(Supplied records begins)

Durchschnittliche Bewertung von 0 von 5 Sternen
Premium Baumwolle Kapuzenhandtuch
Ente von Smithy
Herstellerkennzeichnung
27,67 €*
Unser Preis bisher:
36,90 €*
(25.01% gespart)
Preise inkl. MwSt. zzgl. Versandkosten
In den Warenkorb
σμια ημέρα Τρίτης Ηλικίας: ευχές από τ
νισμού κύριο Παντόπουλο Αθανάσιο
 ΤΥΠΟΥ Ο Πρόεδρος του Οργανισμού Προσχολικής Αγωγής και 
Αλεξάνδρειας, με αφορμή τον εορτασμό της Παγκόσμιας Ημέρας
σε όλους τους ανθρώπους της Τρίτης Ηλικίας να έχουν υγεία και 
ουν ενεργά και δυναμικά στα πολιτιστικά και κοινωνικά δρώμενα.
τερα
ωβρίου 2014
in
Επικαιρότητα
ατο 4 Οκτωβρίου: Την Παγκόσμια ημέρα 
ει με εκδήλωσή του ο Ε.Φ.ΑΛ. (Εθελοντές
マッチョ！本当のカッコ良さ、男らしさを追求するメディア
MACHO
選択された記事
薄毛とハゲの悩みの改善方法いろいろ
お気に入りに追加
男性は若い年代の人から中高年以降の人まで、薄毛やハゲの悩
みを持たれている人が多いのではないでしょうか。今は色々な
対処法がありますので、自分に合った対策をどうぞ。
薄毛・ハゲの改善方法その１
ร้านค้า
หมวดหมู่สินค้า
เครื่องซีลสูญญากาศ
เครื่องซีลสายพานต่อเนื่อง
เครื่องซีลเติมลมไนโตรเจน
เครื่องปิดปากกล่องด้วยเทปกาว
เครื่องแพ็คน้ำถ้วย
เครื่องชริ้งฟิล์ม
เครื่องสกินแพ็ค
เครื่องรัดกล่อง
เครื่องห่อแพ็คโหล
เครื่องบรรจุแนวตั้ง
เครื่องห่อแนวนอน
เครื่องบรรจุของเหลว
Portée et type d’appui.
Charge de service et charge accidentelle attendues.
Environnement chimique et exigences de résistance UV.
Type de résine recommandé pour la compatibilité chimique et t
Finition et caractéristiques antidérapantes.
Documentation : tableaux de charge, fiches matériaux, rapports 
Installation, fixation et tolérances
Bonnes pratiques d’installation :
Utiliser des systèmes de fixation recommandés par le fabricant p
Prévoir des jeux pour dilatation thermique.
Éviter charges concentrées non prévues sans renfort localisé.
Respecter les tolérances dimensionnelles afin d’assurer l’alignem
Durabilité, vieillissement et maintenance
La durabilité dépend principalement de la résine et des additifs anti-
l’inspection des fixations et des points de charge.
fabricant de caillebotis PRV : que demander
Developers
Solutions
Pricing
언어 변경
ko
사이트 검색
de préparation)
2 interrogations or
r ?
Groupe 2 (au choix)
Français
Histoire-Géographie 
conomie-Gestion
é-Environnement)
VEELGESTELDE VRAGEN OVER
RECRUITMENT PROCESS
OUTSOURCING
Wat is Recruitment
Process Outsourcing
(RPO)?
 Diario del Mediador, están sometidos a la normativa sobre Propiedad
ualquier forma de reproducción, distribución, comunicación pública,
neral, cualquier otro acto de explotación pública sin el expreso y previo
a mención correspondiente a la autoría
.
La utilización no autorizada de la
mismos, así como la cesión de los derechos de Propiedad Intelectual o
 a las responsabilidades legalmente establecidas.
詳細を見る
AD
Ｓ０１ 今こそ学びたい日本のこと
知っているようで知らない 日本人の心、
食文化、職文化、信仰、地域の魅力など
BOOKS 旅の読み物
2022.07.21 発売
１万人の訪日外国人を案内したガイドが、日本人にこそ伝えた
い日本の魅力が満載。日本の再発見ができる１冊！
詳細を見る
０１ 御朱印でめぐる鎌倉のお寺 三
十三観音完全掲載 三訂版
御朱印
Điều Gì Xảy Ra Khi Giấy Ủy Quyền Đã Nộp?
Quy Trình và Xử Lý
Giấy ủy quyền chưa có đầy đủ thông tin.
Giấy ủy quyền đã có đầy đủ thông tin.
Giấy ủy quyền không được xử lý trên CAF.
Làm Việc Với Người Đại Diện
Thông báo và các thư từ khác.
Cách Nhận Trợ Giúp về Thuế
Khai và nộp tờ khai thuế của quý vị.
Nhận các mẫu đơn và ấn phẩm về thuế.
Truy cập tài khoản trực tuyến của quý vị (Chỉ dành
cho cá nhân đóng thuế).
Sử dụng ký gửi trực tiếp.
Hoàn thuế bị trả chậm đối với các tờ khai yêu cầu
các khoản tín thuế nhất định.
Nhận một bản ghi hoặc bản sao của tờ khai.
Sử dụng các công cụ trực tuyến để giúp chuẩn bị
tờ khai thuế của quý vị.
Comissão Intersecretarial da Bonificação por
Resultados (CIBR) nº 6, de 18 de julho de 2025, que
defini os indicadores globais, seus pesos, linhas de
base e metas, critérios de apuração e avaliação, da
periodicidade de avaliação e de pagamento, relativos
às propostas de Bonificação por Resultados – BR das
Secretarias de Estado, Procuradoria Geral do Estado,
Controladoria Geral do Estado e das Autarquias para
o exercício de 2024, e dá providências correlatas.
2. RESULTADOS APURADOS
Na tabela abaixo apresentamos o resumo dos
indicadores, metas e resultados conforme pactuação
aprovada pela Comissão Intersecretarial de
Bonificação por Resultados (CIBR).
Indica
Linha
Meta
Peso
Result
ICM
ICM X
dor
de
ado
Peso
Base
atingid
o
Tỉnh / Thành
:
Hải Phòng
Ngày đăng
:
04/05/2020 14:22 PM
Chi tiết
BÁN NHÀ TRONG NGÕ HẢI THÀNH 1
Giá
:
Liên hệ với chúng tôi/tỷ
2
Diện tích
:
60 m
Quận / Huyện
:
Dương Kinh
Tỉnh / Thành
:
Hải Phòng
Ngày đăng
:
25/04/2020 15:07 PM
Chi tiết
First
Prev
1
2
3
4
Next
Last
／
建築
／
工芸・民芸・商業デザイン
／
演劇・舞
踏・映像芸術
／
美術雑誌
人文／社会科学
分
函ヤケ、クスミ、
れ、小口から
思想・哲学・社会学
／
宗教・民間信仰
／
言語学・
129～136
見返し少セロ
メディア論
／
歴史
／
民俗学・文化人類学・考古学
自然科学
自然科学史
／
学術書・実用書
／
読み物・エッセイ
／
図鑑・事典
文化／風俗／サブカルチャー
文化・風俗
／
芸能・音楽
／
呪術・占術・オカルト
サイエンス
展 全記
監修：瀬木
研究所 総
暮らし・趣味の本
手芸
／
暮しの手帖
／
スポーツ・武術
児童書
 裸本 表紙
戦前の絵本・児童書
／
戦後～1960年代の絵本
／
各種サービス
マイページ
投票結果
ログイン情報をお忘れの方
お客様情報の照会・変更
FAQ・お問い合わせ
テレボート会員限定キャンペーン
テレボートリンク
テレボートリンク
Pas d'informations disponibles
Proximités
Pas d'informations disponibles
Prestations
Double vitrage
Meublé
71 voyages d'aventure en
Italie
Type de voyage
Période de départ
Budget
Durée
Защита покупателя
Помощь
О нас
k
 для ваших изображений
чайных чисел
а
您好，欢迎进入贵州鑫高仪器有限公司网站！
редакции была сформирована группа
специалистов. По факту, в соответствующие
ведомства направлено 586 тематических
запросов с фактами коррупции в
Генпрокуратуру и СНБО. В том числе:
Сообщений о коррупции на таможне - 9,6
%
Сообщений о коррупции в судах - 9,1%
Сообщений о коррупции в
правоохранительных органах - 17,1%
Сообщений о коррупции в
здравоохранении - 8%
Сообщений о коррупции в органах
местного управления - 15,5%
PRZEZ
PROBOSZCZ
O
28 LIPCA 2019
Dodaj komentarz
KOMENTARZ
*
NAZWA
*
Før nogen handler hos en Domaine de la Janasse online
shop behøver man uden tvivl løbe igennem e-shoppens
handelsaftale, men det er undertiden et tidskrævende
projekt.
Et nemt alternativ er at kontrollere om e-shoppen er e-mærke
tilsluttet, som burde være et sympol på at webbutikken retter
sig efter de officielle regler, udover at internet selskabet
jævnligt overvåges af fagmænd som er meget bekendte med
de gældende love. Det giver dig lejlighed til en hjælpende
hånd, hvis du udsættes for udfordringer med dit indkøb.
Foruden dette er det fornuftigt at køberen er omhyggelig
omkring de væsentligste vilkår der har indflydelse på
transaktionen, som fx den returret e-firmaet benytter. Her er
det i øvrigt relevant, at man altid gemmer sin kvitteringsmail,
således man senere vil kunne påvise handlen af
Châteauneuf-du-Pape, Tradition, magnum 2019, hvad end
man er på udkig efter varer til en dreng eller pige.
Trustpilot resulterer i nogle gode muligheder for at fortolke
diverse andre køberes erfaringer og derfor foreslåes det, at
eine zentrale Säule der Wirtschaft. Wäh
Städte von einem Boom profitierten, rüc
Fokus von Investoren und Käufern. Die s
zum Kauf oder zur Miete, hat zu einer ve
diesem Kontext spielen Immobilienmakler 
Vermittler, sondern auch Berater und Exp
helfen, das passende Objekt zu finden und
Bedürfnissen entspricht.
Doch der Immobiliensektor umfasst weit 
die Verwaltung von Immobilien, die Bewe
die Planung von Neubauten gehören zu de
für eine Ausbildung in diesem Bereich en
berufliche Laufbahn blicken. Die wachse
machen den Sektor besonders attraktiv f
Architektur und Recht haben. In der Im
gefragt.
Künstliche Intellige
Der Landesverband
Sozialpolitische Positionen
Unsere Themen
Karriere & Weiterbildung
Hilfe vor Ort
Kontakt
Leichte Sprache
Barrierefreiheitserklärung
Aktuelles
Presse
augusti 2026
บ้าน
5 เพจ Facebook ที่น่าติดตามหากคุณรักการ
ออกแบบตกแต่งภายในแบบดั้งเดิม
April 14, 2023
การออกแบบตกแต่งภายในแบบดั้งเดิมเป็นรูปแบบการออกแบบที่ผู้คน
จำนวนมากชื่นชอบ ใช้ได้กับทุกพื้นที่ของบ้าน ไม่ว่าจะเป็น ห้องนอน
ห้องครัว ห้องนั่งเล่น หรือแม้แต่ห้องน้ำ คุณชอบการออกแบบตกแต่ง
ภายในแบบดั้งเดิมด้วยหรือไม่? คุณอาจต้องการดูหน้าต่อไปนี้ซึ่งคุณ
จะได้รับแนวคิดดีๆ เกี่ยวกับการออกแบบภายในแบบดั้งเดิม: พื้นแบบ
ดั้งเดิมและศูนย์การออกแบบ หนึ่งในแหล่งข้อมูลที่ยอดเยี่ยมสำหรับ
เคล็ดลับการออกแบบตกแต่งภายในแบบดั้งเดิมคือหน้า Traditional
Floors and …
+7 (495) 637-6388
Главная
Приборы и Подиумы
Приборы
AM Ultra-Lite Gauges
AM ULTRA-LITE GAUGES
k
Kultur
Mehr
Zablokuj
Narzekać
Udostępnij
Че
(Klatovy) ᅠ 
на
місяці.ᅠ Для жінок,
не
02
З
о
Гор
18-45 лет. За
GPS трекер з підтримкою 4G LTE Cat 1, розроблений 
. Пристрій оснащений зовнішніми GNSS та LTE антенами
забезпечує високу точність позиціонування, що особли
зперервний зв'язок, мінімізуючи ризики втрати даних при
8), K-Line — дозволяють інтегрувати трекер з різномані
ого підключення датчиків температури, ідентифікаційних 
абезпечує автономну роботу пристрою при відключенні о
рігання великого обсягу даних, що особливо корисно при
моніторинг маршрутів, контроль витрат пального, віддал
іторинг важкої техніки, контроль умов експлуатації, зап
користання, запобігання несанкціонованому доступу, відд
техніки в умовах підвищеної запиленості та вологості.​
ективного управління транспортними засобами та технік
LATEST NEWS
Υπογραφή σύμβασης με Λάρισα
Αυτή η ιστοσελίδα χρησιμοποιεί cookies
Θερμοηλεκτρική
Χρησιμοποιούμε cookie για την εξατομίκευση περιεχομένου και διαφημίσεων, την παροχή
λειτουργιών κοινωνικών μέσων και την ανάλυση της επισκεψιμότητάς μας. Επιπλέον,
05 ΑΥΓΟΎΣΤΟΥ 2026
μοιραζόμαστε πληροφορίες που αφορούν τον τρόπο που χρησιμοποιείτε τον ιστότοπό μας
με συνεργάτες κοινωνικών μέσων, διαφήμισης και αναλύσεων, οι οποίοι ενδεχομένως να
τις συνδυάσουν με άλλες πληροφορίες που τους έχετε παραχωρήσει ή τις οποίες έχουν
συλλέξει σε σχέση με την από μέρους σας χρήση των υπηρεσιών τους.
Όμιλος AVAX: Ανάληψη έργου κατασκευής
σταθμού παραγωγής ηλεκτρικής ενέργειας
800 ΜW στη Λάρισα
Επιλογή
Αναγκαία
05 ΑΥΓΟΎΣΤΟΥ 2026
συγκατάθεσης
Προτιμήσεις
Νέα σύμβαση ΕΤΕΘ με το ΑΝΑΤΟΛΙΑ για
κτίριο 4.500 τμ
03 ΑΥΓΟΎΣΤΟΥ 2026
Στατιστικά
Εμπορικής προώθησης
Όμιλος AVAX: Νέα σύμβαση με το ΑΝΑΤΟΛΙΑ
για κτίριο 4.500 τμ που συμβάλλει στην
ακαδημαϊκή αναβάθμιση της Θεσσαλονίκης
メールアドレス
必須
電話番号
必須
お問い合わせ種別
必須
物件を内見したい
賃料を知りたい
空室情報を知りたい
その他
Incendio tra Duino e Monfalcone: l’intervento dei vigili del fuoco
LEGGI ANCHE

(Supplied records ends)

▶ **Work item**
Search the data for "indicadores" and list every line in which it occurs.

▶ **Finished task**
defini os indicadores globais, seus pesos, linhas de
indicadores, metas e resultados conforme pactuação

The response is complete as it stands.